Detroit saw explosive growth in the auto industry in the early 20th century. In 1913, Henry Ford's moving assembly line revolutionized automotive manufacturing, reducing chassis assembly time by nearly 90%. This efficiency enabled low-cost mass production, with a new Model T rolling off the line every 24 seconds at peak capacity. By 1920, Detroit's automakers, including Ford, Buick (GM), Chevrolet (GM), Dodge Brothers (Chrysler), and Maxwell (Chrysler), were producing one million cars annually, accounting for roughly half of the world's total production. The city was undoubtedly the automotive capital of the world.

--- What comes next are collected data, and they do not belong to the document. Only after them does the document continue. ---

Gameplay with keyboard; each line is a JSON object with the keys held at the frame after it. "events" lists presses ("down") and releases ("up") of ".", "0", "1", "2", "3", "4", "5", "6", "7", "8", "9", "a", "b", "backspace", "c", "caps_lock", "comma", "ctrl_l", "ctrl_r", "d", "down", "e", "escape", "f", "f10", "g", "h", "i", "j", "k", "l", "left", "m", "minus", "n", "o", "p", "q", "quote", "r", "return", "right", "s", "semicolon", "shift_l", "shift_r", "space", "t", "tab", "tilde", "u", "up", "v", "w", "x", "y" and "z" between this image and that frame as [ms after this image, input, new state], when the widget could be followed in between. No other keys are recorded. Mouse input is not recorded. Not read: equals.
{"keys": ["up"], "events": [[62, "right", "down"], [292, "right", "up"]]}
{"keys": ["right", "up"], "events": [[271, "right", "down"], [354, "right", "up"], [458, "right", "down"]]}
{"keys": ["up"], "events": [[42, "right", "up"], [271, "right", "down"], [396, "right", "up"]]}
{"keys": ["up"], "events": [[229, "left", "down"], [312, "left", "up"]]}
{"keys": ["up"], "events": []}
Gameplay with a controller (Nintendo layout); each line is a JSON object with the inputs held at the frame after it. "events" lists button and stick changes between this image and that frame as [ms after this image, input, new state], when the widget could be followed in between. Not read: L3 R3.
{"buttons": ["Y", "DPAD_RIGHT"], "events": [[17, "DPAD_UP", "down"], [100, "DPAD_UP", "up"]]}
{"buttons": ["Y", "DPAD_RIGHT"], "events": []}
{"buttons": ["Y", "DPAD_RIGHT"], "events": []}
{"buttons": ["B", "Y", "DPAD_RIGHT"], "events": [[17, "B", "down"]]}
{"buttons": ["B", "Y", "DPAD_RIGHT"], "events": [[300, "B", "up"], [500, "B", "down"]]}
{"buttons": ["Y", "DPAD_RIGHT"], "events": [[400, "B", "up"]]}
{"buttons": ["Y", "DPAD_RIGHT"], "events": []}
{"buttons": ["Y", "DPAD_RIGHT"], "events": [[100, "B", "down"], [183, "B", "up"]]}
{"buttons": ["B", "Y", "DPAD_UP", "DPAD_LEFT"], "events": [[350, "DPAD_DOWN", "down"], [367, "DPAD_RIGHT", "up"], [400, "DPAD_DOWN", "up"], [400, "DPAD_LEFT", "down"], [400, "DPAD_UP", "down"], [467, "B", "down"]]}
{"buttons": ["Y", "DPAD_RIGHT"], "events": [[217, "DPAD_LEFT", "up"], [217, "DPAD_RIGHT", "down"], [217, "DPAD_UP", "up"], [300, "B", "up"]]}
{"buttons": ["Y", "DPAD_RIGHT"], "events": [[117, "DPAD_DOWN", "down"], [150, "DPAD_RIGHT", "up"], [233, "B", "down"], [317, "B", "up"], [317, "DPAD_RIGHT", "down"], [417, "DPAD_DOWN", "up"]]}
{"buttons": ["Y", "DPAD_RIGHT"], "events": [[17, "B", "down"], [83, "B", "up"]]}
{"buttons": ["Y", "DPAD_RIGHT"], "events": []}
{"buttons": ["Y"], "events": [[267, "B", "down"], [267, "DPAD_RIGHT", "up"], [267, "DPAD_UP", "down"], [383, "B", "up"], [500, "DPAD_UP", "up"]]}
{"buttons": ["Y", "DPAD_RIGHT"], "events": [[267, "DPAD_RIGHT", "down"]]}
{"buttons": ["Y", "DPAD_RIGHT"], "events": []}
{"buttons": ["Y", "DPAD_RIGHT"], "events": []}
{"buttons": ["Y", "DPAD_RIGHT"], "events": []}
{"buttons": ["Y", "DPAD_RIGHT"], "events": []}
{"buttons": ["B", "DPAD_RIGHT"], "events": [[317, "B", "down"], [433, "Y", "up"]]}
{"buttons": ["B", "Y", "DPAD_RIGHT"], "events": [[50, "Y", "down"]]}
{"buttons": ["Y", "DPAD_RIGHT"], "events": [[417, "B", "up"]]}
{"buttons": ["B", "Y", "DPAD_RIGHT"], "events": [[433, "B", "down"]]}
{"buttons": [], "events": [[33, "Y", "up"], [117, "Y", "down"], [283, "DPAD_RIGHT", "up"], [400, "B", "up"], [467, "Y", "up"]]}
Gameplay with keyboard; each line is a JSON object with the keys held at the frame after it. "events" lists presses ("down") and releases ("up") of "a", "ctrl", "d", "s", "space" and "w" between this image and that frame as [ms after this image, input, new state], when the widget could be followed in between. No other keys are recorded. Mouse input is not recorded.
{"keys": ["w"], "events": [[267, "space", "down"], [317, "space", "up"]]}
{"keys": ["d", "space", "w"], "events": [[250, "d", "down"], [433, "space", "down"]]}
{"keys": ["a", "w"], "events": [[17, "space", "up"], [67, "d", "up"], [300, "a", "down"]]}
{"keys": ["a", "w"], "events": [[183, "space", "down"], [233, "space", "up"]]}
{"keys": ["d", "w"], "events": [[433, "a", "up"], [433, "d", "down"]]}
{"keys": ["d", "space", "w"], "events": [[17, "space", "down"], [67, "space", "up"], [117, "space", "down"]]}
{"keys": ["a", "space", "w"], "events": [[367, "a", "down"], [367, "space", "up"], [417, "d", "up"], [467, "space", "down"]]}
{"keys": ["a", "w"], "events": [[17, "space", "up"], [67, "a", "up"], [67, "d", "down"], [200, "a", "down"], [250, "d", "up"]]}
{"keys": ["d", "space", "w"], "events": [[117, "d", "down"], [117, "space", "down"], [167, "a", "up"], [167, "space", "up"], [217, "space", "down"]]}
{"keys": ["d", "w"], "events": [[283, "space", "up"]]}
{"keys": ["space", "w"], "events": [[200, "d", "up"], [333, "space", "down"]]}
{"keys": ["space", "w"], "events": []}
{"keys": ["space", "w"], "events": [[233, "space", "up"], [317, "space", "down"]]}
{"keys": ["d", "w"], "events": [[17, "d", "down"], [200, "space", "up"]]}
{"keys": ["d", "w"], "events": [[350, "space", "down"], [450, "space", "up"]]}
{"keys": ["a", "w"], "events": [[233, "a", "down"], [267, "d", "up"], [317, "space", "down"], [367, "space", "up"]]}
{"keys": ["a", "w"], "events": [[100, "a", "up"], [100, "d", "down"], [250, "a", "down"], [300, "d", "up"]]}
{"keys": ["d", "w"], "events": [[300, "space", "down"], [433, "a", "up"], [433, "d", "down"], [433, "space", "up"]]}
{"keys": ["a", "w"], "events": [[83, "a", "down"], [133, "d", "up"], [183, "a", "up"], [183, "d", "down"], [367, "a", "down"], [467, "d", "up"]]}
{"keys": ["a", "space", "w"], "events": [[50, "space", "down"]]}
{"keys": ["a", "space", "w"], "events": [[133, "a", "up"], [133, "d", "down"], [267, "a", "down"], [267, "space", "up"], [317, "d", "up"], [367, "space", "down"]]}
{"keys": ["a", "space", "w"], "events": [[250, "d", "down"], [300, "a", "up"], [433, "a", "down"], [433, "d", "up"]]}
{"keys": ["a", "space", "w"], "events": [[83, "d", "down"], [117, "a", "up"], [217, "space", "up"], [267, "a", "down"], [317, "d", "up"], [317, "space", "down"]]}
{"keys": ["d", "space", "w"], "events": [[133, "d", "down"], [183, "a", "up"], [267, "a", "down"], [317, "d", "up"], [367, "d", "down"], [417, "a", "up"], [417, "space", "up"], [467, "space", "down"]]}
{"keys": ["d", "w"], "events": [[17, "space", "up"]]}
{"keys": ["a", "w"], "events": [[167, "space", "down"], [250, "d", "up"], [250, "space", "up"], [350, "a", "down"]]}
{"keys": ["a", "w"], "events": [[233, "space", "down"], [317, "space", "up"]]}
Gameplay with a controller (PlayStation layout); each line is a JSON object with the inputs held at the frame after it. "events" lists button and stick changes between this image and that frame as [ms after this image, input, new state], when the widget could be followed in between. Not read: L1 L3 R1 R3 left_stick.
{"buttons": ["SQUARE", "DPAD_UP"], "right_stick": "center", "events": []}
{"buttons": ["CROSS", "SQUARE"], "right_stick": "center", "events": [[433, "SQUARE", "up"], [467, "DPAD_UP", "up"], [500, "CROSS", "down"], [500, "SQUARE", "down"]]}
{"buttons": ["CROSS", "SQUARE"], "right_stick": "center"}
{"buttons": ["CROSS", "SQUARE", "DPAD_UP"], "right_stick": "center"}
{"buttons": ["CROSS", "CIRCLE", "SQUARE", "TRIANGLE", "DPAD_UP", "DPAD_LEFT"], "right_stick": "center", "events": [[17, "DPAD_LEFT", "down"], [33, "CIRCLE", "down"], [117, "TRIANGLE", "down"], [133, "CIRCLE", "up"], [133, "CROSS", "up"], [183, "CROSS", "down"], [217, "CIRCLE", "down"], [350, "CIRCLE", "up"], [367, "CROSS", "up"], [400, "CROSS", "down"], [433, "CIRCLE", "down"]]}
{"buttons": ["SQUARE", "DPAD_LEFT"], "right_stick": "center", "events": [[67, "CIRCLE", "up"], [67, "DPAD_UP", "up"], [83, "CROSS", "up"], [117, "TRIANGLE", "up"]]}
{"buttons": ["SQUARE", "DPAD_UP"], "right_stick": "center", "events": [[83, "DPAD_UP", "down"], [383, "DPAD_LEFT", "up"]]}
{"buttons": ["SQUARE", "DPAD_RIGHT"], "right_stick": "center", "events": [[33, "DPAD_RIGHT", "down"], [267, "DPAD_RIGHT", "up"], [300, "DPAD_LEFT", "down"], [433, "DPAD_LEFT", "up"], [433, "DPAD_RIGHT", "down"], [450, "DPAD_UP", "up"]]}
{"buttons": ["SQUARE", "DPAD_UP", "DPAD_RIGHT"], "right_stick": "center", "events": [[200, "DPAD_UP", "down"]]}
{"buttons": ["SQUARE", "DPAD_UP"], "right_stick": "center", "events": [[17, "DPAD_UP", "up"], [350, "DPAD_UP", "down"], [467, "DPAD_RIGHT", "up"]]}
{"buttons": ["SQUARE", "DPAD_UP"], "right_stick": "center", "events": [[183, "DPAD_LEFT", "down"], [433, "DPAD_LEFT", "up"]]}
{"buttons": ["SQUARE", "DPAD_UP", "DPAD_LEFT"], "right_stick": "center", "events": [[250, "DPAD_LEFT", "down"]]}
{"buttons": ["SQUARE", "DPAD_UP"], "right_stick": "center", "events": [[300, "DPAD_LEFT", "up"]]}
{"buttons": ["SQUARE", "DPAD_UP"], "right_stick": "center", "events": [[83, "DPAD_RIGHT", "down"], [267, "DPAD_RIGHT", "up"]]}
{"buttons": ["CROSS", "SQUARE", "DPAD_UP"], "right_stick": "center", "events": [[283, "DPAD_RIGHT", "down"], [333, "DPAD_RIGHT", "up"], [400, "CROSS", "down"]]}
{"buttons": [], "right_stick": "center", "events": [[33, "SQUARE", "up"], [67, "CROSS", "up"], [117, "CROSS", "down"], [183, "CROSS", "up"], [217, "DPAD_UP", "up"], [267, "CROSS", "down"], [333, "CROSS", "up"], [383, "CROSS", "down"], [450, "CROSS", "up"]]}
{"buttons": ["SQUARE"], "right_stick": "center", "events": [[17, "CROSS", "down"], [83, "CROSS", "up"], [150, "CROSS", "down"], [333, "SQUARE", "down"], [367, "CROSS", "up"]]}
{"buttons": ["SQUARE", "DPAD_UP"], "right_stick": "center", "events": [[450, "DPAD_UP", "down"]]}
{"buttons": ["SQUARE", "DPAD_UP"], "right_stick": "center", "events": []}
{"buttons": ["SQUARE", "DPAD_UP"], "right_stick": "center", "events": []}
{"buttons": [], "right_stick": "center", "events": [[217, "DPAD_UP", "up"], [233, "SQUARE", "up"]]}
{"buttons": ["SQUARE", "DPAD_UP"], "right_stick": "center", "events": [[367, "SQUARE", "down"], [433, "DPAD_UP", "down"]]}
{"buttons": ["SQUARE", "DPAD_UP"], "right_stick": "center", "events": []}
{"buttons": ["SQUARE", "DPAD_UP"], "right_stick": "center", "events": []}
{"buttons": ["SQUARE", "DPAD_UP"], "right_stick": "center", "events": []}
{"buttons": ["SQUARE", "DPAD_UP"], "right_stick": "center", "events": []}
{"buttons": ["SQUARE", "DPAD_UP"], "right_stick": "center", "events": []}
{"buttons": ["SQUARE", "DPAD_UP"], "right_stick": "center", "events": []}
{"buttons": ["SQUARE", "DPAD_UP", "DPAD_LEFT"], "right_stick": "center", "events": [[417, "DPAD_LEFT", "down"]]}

Even before the rise of the auto industry, Detroit was already a primary gateway for iron ore, coal, and grain moving through the Great Lakes. Its shipping tonnage frequently exceeded that of the world's major saltwater ports; in 1907 alone, the Detroit River carried over 67 million tons of cargo, surpassing that of the ports of London (18.7 million) and New York City (20.4 million) combined. The subsequent surge in auto production after 1914 fueled a parallel expansion in the city's commerce. However, the increasing traffic at the Detroit-Windsor crossing frequently caused bottlenecks, as railroads and automobiles still relied on slow ferries. The opening of the Michigan Central Railway Tunnel, the Ambassador Bridge, and the Detroit–Windsor Tunnel largely replaced these ferries, significantly reducing the shipment and storage costs of essential commodities.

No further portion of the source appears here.